A suspect defence saw the winger’s South Africa career stall after seven caps in 2017

La Rochelle’s Raymond Rhule runs in a try during the Heineken Champions Cup quarter-final against Sale Sharks at the Stade Marcel Deflandre. Photograph: Dave Winter/Inpho

Ronan O'Gara might be loathe to claim full credit for the maturation as a player of the 28-year-old former Springbok winger Raymond Rhule but there's little doubt that La Rochelle's head coach and soon to be director of rugby was a key figure in not only helping to address the player's perceived shortcomings but transforming him into a key figure for the French club.

O’Gara gave him a chance, plucking him from the roster of Pro D2 club Grenoble at the start of last season, identifying in Rhule a player who would thrive under the auspices of the Irishman’s ‘Keep Ball Alive’ (KBA) coaching philosophy; it was a prescient judgment with the player handsomely fulfilling his end.

The Ghanaian-born wing first came to prominence on an international stage at the 2012 Under-20 World Junior Championship, scoring three tries for South Africa in a tournament in which the country claimed outright success on home soil.

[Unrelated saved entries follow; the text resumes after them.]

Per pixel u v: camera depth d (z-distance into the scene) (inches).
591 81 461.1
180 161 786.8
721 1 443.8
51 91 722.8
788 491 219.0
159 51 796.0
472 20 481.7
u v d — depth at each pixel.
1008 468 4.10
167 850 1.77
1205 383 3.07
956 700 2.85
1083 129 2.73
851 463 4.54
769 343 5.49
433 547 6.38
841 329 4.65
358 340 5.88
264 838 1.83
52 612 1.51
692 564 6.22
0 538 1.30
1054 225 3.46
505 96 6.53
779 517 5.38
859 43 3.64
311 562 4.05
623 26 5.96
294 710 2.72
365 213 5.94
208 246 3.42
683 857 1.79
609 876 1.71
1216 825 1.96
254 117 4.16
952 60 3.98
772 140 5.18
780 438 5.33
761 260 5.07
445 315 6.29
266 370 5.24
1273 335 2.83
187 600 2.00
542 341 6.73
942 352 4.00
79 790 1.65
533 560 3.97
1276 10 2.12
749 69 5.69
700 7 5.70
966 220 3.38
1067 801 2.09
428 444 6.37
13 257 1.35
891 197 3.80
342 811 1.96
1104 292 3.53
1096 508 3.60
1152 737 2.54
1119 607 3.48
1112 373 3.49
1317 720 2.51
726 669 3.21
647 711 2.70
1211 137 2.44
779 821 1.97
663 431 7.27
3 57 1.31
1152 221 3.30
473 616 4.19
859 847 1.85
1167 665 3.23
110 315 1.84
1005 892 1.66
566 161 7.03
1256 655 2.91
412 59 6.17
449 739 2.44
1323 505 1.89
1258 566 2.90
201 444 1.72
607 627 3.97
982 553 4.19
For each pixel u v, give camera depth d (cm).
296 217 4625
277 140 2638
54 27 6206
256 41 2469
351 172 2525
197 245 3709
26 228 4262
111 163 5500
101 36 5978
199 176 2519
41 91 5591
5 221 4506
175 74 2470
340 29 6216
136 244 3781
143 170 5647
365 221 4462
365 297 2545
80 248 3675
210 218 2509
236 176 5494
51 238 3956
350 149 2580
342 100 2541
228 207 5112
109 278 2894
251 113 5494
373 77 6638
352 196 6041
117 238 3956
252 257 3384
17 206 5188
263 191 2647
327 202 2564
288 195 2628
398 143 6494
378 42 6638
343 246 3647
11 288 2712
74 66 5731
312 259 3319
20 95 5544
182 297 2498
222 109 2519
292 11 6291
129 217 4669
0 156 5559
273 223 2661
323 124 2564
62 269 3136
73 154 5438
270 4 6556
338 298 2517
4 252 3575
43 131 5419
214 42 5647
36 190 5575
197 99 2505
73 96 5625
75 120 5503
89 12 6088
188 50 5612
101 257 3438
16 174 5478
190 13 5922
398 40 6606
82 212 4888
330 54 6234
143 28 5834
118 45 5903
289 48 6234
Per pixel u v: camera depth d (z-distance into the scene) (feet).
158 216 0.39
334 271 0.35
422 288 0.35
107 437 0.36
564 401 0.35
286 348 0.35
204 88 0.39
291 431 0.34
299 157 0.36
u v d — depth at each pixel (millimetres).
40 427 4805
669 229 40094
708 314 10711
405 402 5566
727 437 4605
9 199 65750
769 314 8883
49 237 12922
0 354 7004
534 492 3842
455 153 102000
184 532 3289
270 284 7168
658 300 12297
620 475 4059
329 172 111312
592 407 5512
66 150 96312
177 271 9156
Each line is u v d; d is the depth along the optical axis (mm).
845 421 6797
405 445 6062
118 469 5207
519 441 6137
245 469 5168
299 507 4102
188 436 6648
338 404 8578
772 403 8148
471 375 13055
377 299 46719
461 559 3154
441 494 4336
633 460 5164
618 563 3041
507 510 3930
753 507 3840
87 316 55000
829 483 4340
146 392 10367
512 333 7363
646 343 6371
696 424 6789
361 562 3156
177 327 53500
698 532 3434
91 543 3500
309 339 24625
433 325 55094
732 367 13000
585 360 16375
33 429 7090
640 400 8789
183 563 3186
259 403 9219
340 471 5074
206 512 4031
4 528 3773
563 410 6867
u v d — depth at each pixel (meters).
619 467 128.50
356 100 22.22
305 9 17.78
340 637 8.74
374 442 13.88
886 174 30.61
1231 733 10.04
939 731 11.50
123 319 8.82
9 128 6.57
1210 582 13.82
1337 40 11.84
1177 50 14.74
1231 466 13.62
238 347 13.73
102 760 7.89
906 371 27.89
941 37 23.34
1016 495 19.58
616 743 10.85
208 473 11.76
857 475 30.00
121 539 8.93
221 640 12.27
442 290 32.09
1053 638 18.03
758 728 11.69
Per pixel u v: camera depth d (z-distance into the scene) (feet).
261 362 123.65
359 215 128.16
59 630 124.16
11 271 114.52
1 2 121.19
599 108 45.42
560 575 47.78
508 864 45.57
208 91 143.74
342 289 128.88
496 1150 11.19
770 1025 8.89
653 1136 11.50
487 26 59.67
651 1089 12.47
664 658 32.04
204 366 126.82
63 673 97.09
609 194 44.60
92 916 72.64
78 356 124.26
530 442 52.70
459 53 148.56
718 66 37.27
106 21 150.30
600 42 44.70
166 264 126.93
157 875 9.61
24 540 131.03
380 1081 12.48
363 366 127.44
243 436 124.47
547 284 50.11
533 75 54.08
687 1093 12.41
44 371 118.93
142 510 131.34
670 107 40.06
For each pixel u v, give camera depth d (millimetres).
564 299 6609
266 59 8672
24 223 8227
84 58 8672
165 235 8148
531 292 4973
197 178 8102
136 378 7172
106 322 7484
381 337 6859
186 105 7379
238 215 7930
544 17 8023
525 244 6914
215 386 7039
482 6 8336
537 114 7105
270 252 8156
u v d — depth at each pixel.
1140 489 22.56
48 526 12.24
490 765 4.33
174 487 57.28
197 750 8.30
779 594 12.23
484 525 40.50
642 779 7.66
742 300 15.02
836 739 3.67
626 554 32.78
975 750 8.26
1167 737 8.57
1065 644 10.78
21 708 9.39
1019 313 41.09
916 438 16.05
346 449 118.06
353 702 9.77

The only match that the junior Springboks lost was a pool game against Mike Ruddock’s Ireland team, going on to beat New Zealand in the final.

Rhule was joined by players like centre Jan Serfontein and future 2019 World Cup winners in outhalf Handre Pollard and flanker Pieter-Steph du Toit, current French international secondrow Paul Willemse, an his La Rochelle teammate Dillyn Leyds, in that underage title-winning side.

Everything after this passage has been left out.